After the house visit, most buyers are usually in a rush to close the deal and become the newest property owners in the neighbourhood. However, conveyancers often advise their clients not to be in a rush since they need to conduct due diligence on the property. Most conveyancers prefer to conduct this activity before you make any commitments. However, if you are in a rush, the conveyancer will perform due diligence during the cooling-off period. So, what is due diligence, and why is it so important? Read the extract below. 

The primary objective of due diligence is to establish whether the property is a safe financial investment. The conveyancer begins by assessing the reasons why the property is on sale. For example, some people will list commercial properties on the market when there are no longer viable. If this is the case, you will need to spend a substantial amount of money to revive the investment. On the other hand, some people will sell residential properties when the neighbourhood is no longer conducive. For example, it could be a noisy neighbour or an upcoming development that could interrupt their family life. It would be difficult to identify such things during the home visit. However, your conveyancer will let you know. 

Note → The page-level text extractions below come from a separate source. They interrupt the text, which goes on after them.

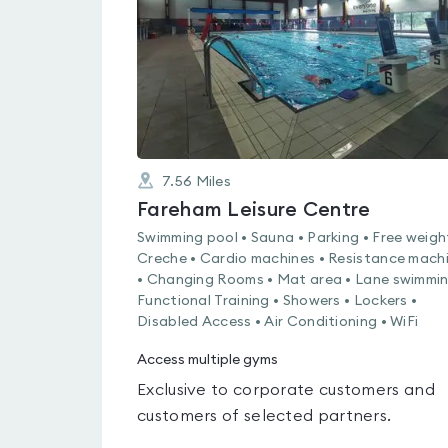
5
7.56
Miles
Fareham Leisure Centre
Swimming pool • Sauna • Parking • Free weigh
Creche • Cardio machines • Resistance mach
• Changing Rooms • Mat area • Lane swimmin
Functional Training • Showers • Lockers •
Disabled Access • Air Conditioning • WiFi
Access multiple gyms
Exclusive to corporate customers and
customers of selected partners.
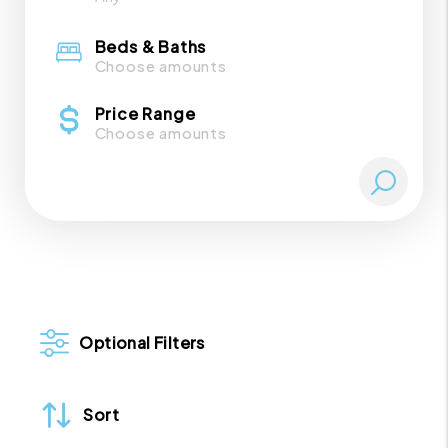
Beds & Baths
Choose amounts
Price Range
Choose amounts
Optional Filters
Sort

The conveyancer will also assess internal factors that could cause liabilities or make your stay uncomfortable. As such, they will assess land maps to determine the exact boundaries of the property and the existence of any easements on the property. For instance, if the public drainage runs through the property, what would happen if it started leaking? You could also be shocked to find out that a section of the property, such as the backyard or garage, belongs to the neighbours. Your conveyancer will also assess the susceptibility of the property to natural hazards. For instance, even though the property is not located on a flood plain, it could be prone to flooding during the rainy season. 

A critical aspect of conducting due diligence is establishing the legality of the development. For instance, is it in accordance with the zoning laws? Did the contractor follow the building code? You risk severe penalties if the building flouts these regulations. In severe circumstances, you could be compelled to pull down the structure. If the property is located in a strata development, the conveyancer will present you with a copy of the development's bylaws. Regulations regarding the keeping of pets, installations on your front yard or the holding of parties could deter or encourage you into buying the property. 

Due diligence is one of the most critical aspects of the conveyancing process. As a rule, you should always leave this work to an experienced and licenced conveyancer.